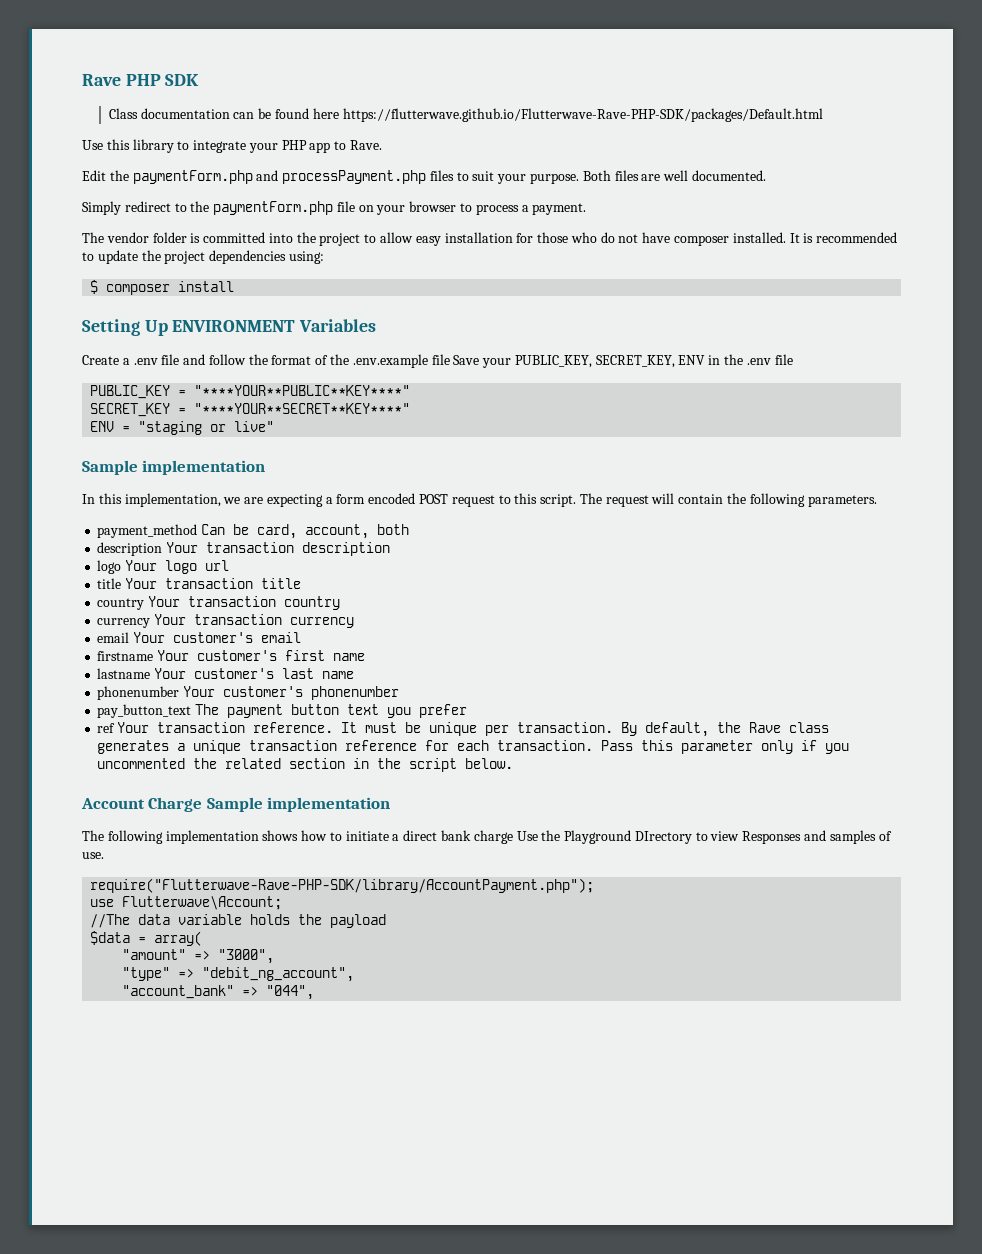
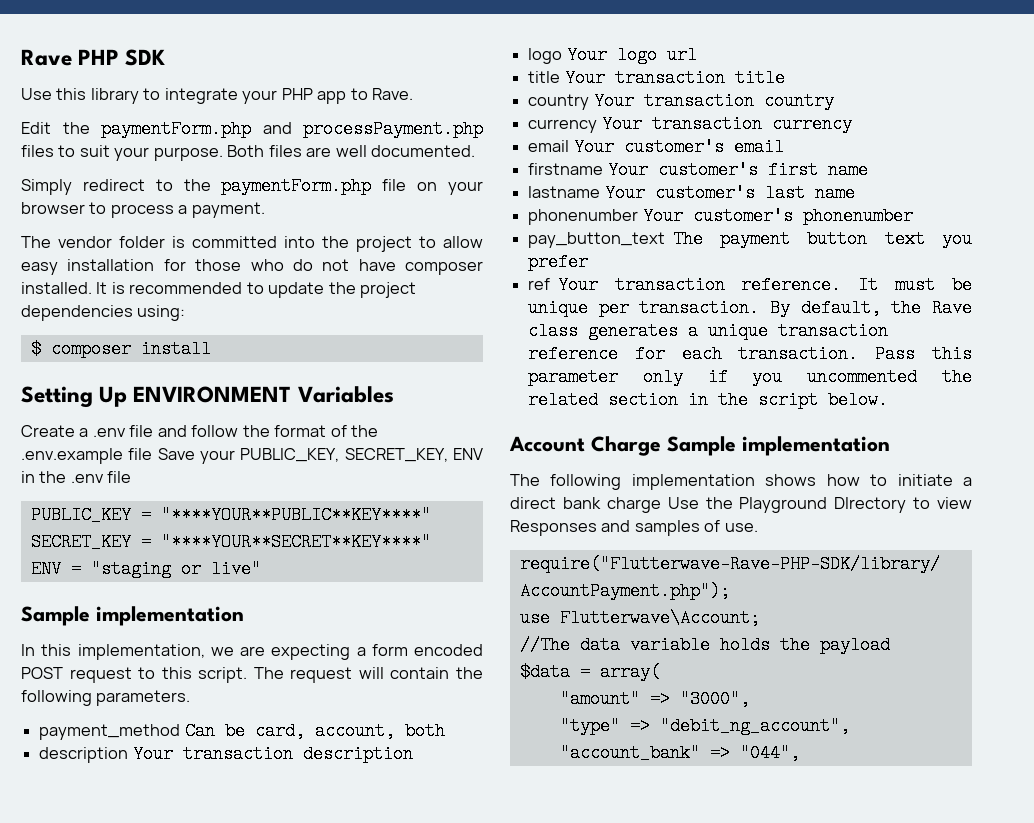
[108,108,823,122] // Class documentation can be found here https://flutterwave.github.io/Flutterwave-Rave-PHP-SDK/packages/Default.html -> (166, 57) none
...
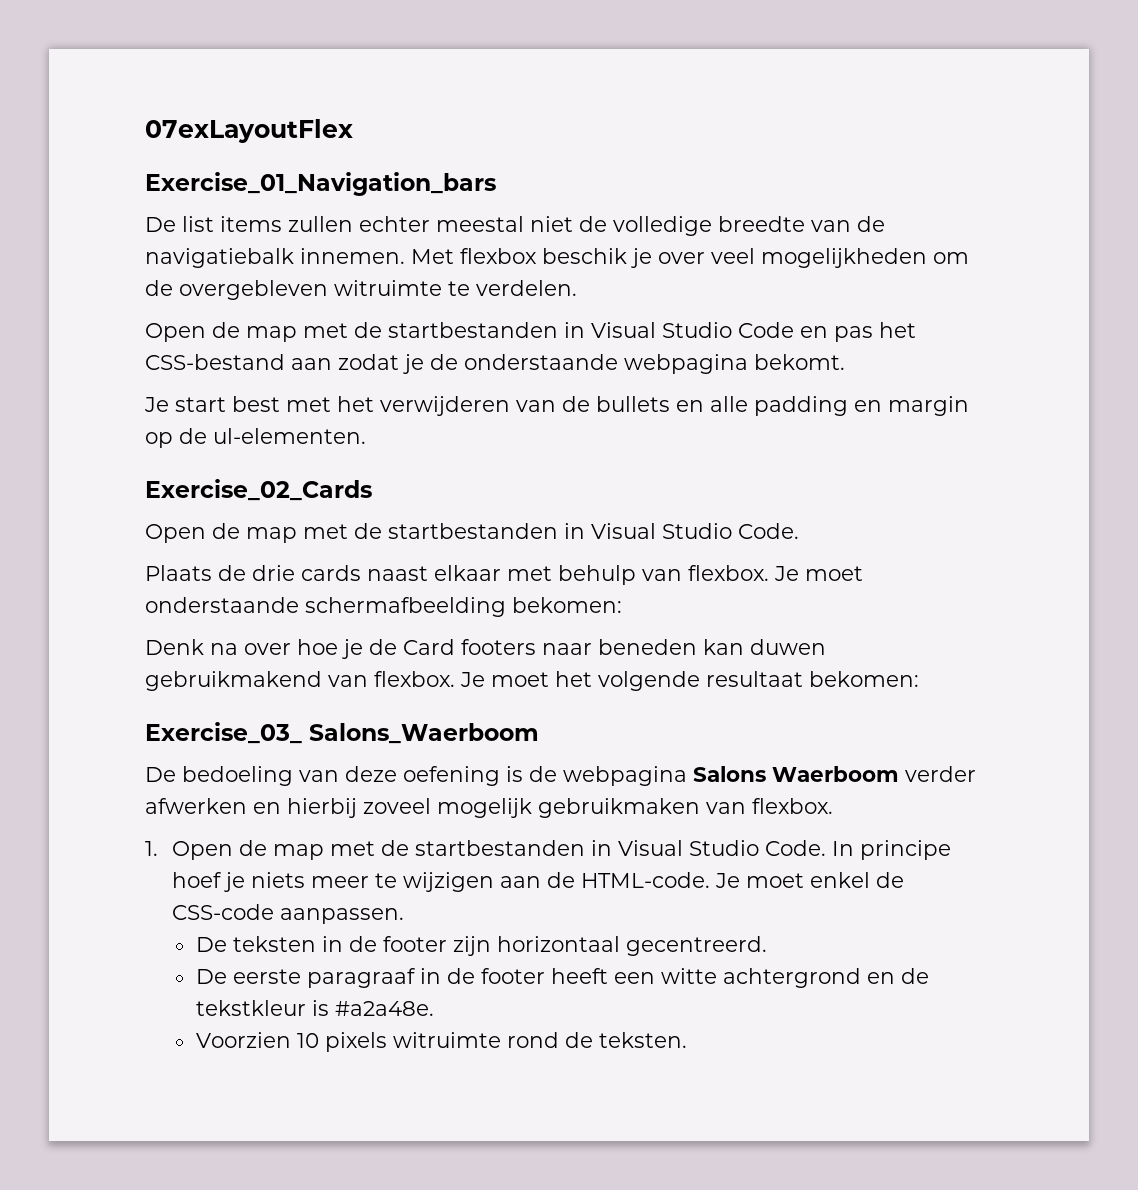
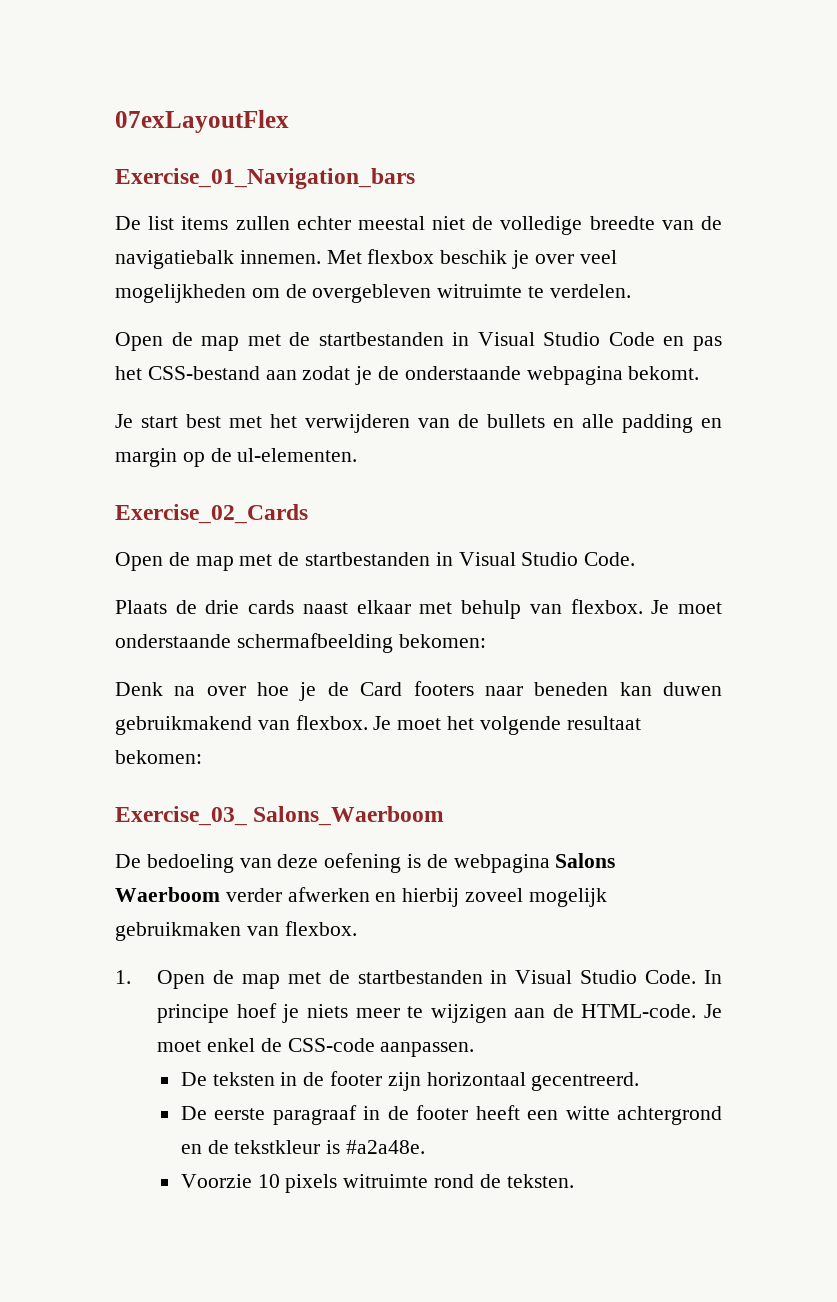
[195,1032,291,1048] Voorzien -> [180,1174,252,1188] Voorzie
...
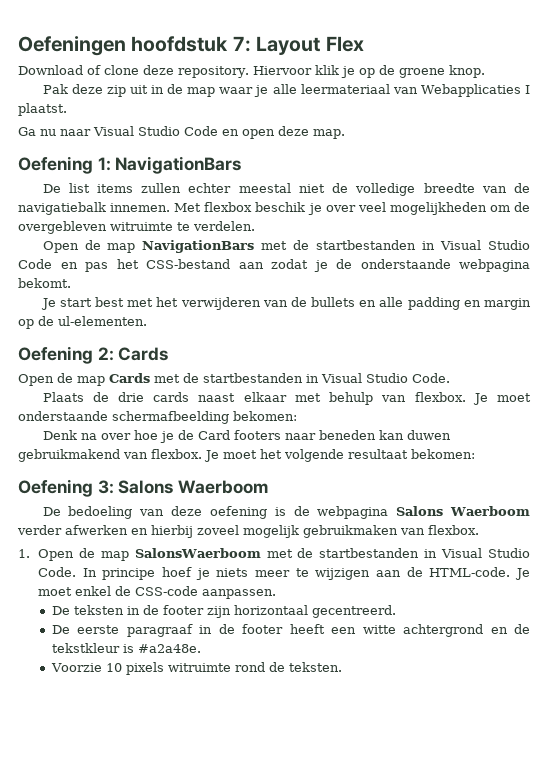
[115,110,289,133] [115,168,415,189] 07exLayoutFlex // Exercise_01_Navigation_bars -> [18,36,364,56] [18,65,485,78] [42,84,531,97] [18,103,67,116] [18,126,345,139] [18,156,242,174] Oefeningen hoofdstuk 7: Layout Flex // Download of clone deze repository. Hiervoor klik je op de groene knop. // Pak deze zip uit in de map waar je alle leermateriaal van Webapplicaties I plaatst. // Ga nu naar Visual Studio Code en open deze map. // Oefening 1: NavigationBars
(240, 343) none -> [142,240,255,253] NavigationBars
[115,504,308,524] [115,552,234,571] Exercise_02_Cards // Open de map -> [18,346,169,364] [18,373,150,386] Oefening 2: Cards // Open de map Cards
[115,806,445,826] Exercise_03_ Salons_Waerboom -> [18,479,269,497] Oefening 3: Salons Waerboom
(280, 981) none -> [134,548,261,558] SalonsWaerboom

Work request =>
Please give again the lines above between the line holding "[115,504,308,524] [115,552,234,571] Exercise_02_Cards" and the line holding "(280, 981) none", inclusive, exactly as they are and with nothing added.

Result =>
[115,504,308,524] [115,552,234,571] Exercise_02_Cards // Open de map -> [18,346,169,364] [18,373,150,386] Oefening 2: Cards // Open de map Cards
[115,806,445,826] Exercise_03_ Salons_Waerboom -> [18,479,269,497] Oefening 3: Salons Waerboom
(280, 981) none -> [134,548,261,558] SalonsWaerboom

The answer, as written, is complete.